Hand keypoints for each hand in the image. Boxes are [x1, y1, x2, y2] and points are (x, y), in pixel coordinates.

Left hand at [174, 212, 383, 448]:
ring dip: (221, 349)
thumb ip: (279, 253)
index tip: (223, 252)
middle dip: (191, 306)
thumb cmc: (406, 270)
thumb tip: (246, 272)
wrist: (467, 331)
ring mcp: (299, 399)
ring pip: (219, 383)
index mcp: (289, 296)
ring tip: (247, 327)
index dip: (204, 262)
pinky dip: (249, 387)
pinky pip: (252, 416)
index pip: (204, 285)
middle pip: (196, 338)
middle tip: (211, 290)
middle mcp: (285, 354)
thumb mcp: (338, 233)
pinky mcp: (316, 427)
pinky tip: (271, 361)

==

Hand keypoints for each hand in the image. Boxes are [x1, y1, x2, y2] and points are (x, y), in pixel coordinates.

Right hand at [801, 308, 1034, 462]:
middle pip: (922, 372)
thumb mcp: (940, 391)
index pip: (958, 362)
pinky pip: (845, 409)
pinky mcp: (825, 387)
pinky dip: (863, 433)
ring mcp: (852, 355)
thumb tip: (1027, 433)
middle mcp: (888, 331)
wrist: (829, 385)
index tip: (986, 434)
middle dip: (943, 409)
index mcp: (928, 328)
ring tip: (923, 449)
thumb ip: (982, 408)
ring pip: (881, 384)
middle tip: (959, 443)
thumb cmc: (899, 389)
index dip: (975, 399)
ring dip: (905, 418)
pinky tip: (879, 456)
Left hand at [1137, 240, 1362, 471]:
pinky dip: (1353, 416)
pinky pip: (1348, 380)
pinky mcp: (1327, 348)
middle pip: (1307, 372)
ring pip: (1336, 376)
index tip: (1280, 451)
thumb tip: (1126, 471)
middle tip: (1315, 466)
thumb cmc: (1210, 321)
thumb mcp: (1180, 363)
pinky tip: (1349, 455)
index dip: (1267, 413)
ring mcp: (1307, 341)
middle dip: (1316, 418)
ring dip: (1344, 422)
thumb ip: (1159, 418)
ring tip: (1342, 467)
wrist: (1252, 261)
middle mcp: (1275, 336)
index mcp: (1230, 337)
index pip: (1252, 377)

---

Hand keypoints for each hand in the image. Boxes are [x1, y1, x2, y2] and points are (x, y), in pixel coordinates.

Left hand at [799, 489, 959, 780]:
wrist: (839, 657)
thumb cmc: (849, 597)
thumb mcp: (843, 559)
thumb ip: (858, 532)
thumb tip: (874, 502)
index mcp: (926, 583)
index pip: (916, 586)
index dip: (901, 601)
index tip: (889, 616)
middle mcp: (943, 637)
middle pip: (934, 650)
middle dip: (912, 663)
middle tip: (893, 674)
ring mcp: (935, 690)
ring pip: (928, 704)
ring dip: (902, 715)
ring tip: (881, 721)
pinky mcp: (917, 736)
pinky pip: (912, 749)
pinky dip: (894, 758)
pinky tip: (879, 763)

» **WHAT YOU WILL DO**:
Where the listing above has a line with "ring mcp: (935, 690)", start there, and output every line exactly through the line with "pinky tip: (879, 763)", which is also included.

» **PROBLEM SOLUTION**:
ring mcp: (935, 690)
ring pip: (928, 704)
ring dip: (902, 715)
ring tip: (881, 721)
pinky mcp: (917, 736)
pinky pip: (912, 749)
pinky dip: (894, 758)
pinky tip: (879, 763)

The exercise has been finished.